Source excerpt -
— START —

[systemd-devel] Linux Journal API/client lib

Rainer Gerhards rgerhards at gmail.com
Fri Dec 2 12:21:59 PST 2011


On Fri, Dec 2, 2011 at 7:47 PM, Kay Sievers <kay.sievers at vrfy.org> wrote:
>>> Well, if syslogd, or any other consumer, is interested in the
>>> metadata, it should not rely in /dev/log. /dev/log will probably stay
>>> what it is which is mostly plain old syslog with a header and a
>>> timestamp and the human readable string. All stuff that wants the
>>> metadata should use the proper API and get the records from there. The
>>> '/dev/log proxy' is just to ensure full syslogd compatibility, not to
>>> provide any new data which do not really fit into the plaintext file
>>> format.
>>
>> Why are you making it deliberately hard to interoperate?
>
> Making what hard? Interoperate? What do you mean? Syslog can very
> easily be a consumer of the journal data, if it's interested in it.

I mean that you make it harder for the syslogd to read the journal
than necessary. Granted, I started this discussion with the assumption
that I needed to write some input plugin that reads the journal and
passes that on (just like we do with the Windows Event Log). But then
I was deligthed to hear that you provide kind of a bridge, where the
system log socket (as seen by syslogd) receives data both from
syslog() as well as your new API. HOWEVER, that log socket seems to be
a a second-class citizen, in that it does not receive all the
information, only the human-readable text. So the most interesting
part (the structured data) is not passed. So in order to obtain the
full information, I still need to read the journal via an additional
plugin, what strictly would not be necessary. This is why I conclude
you are making it hard(er than necessary) to interoperate. I suggest
that you review this decision. But, of course, it's yours.

>> If you
>> already supply the event you gather via the log socket, why not
>> provide the complete set of information (probably as an opt-in
>> feature)? That way the syslogd would not need a specific input
>> capability (input module in rsyslog terms) to capture the log data.

— END —

Stored entries:
— START —

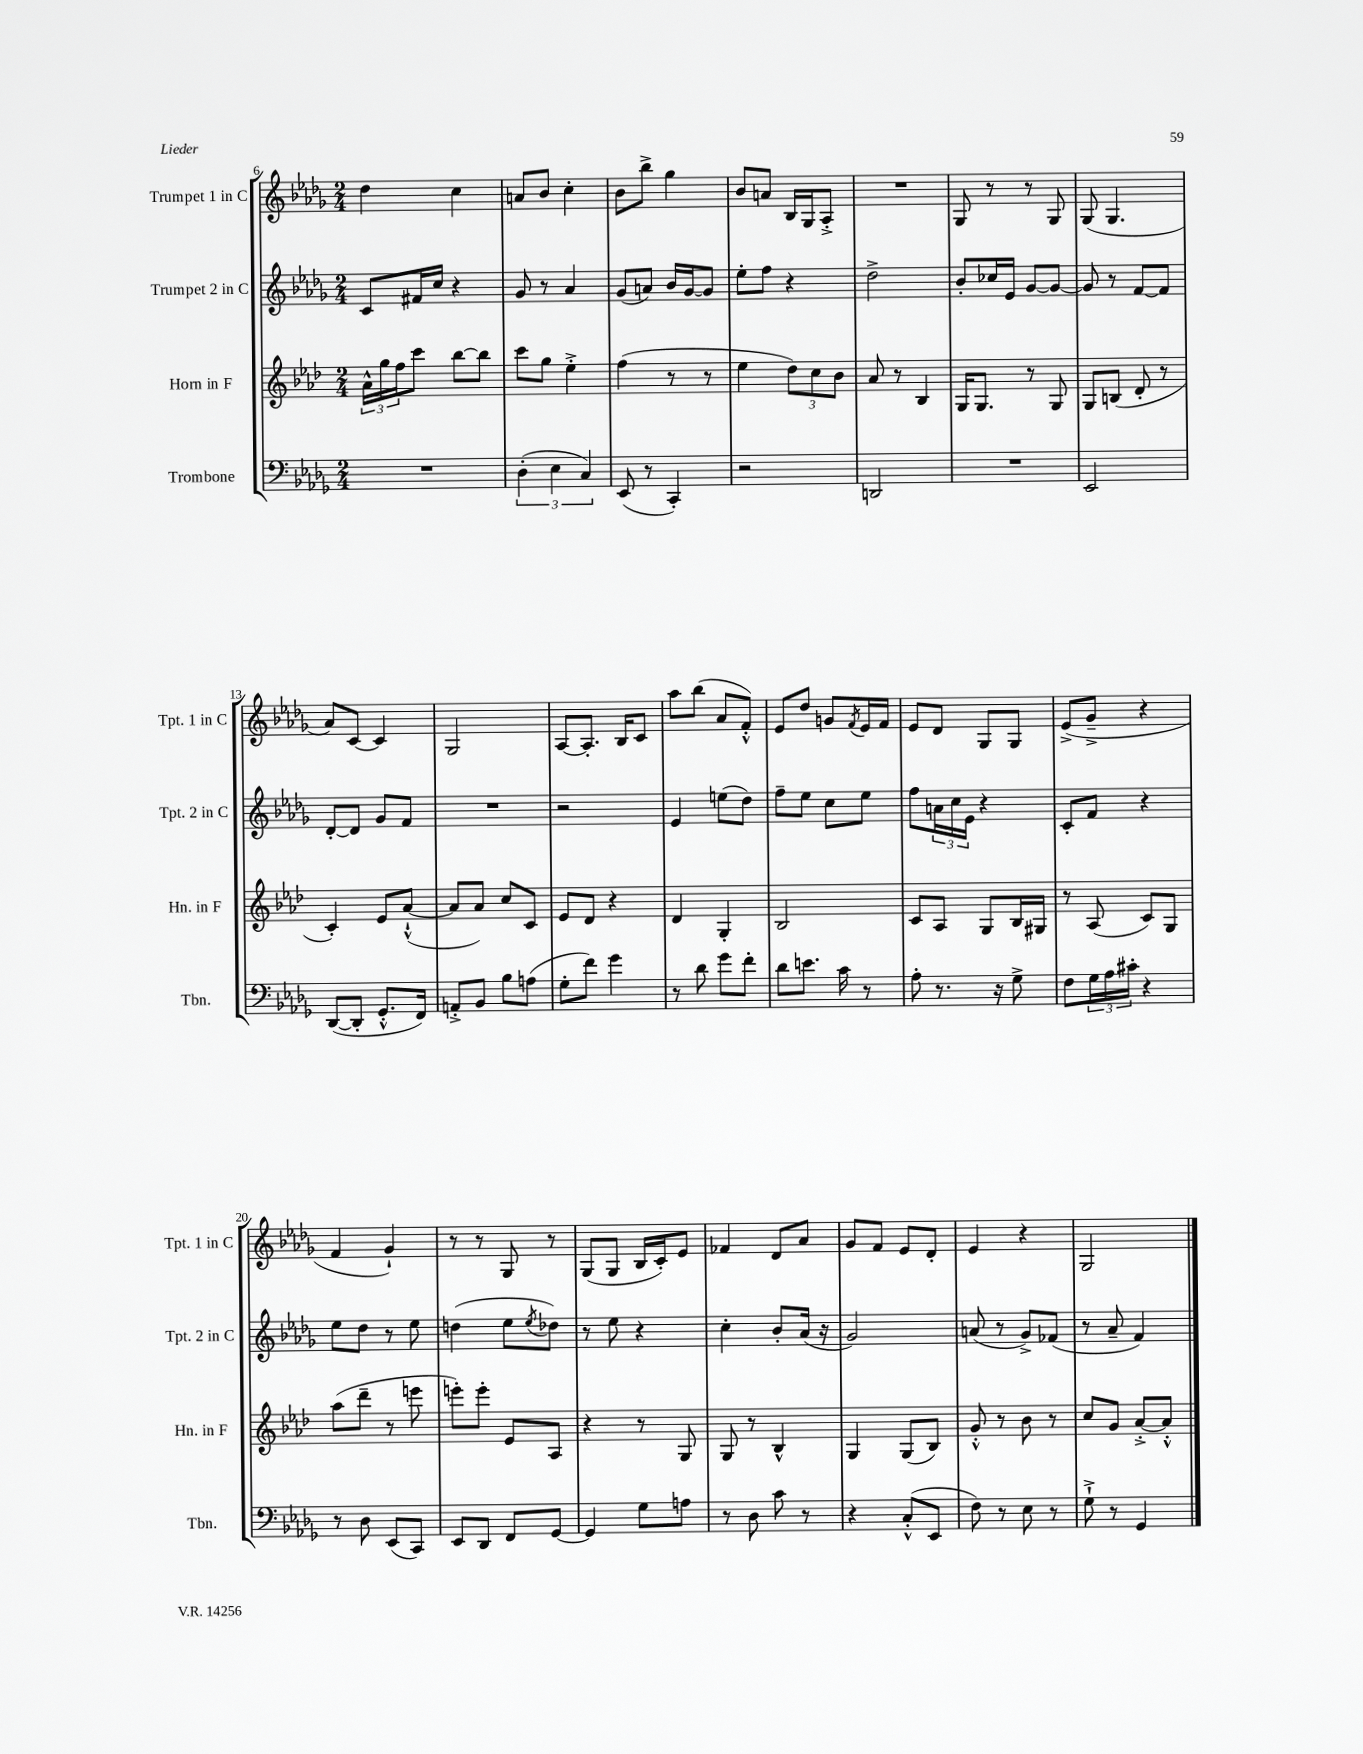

**kern	**kern	**kern	**kern
*staff4	*staff3	*staff2	*staff1
*clefF4	*clefG2	*clefG2	*clefG2
*k[b-e-a-d-g-]	*k[b-e-a-d-]	*k[b-e-a-d-g-]	*k[b-e-a-d-g-]
*M2/4	*M2/4	*M2/4	*M2/4
2r	24a-^^	8c	4dd-
.	24gg	.	.
.	24ff	.	.
.	8ccc	16f#	.
.	.	16cc	.
.	[8bb-	4r	4cc
.	8bb-]	.	.
=	=	=	=
(6D-'	8ccc	8g-	8a
.	8gg	8r	8b-
6E-	.	.	.
.	4ee-'^	4a-	4cc'
6C)	.	.	.
=	=	=	=
(8EE-	(4ff	(8g-	8b-
8r	.	8a)	8bb-^
4CC')	8r	16b-	4gg-
.	.	[16g-	.
.	8r	8g-]	.
=	=	=	=
2r	4ee-	8ee-'	8b-
.	.	8ff	8a
.	12dd-)	4r	16B-
.	.	.	16G-
.	12cc	.	.
.	.	.	8A-'^
.	12b-	.	.
=	=	=	=
2DD	8a-	2dd-^	2r
.	8r	.	.
.	4B-	.	.
=	=	=	=
2r	16G	8b-'	8G-
.	8.G	.	.
.	.	16cc-	8r
.	.	16e-	.
.	8r	[8g-	8r
.	8G	8g-_	8G-
=	=	=	=
2EE-	8G	8g-]	(8G-
.	(8B	8r	4.G-
.	8d-'	[8f	.
.	8r	8f]	.
=	=	=	=
([8DD-	4c')	[8d-'	8a-)
8DD-']	.	8d-]	[8c
8.GG-'^^	8e-	8g-	4c]
.	([8a-`^^	8f	.
16FF)	.	.	.
=	=	=	=
8AA'^	8a-]	2r	2G-
8BB-	8a-)	.	.
8B-	8cc	.	.
(8A	8c	.	.
=	=	=	=
8G-'	8e-	2r	[8A-
8f)	8d-	.	8.A-']
4g-	4r	.	.
.	.	.	16B-
.	.	.	8c
=	=	=	=
8r	4d-	4e-	8aa-
8d-	.	.	(8bb-
8g-	4G'	(8ee	8a-
8f'	.	8dd-)	8f'^^)
=	=	=	=
8d-	2B-	8ff~	8e-
8.e	.	8ee-	8dd-
.	.	8cc	8g
16c	.	.	.
.	.	.	8qf
8r	.	8ee-	16e-
.	.	.	16f
=	=	=	=
8A-'	8c	8ff	8e-
8.r	8A-	24a	8d-
.	.	24cc	.
.	.	24e-	.
.	8G	4r	8G-
16r	.	.	.
8G-^	16B-	.	8G-
.	16G#	.	.
=	=	=	=
8F	8r	8c'	(8e-^
24G-	(8A-	8f	8g-~^
24A-	.	.	.
24c#'	.	.	.
4r	8c)	4r	4r
.	8G	.	.
=	=	=	=
8r	(8aa-	8ee-	4f
8D-	8ddd-~	8dd-	.
(8EE-	8r	8r	4g-`)
8CC)	8eee	8ee-	.
=	=	=	=
8EE-	8eee')	(4dd	8r
8DD-	8eee'	.	8r
8FF	8e-	8ee-	8G-
.	.	8qee-	.
[8GG-	8A-	8dd-)	8r
=	=	=	=
4GG-]	4r	8r	(8G-
.	.	8ee-	8G-
8G-	8r	4r	16B-
.	.	.	16c')
8A	8G	.	8e-
=	=	=	=
8r	8G	4cc'	4f-
8D-	8r	.	.
8c	4B-^^	8b-'	8d-
8r	.	(16a-	8a-
.	.	16r	.
=	=	=	=
4r	4G	2g-)	8g-
.	.	.	8f
(8C'^^	(8G	.	8e-
8EE-	8B-)	.	8d-'
=	=	=	=
8F)	8g'^^	(8a	4e-
8r	8r	8r	.
8E-	8b-	8g-^)	4r
8r	8r	(8f-	.
=	=	=	=
8G-`^	8cc	8r	2G-
8r	8g	8a-~	.
4GG-	[8a-'^	4f)	.
.	8a-'^^]	.	.
==	==	==	==
*-	*-	*-	*-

— END —

Written tasks -
1. Reproduce the journal API mailing-list message between "On Fri, Dec" and "interested in it.", inclusive.
2. Carry on the journal API mailing-list message from the point where it stops, writing what comes next.

Results by task -
1.
On Fri, Dec 2, 2011 at 7:47 PM, Kay Sievers <kay.sievers at vrfy.org> wrote:
>>> Well, if syslogd, or any other consumer, is interested in the
>>> metadata, it should not rely in /dev/log. /dev/log will probably stay
>>> what it is which is mostly plain old syslog with a header and a
>>> timestamp and the human readable string. All stuff that wants the
>>> metadata should use the proper API and get the records from there. The
>>> '/dev/log proxy' is just to ensure full syslogd compatibility, not to
>>> provide any new data which do not really fit into the plaintext file
>>> format.
>>
>> Why are you making it deliberately hard to interoperate?
>
> Making what hard? Interoperate? What do you mean? Syslog can very
> easily be a consumer of the journal data, if it's interested in it.

2.
>> Things could just remain as is.
>
> You mean the native log messages only or all messages, including the
> ones journald retrieves from /dev/log

I understood from your posting, that you provide everything that is
logged, not matter what API is used, but only the non-structured data
part.

>> What you call the "plaintext file
>> format" issue is being solved anyhow in the meantime. Look at RFC5424
>> or CEE. So how to encode the fields is actually not a question at all.
>> If you provide proper formatting, the syslogd would not even need to
>> be aware of what's going on... (at least for CEE, rsyslog also has a
>> parser for structured data in legacy syslog, but that's non-standard).
>
> The journal is not meant to replace syslog, if syslog is needed, nor
> to act as a proxy to enrich /dev/log messages. We need to change as
> little as possible, and that includes keeping the same format on the
> output (the fd handed to syslog) as we get at the input side
> (/dev/log).

That sound much like "we got a better interface, but we don't like to
share it" ;)

> If one day glibc changes or there is another generally useful new
> syslog client API, we can do alll that, but as of now, I'm convinced
> that the journal should just make it easy to get all the information
> out, but it should not try to add stuff to established interfaces, and
> it should not natively speak any syslog enhanced format. That stays as
> the job for syslog.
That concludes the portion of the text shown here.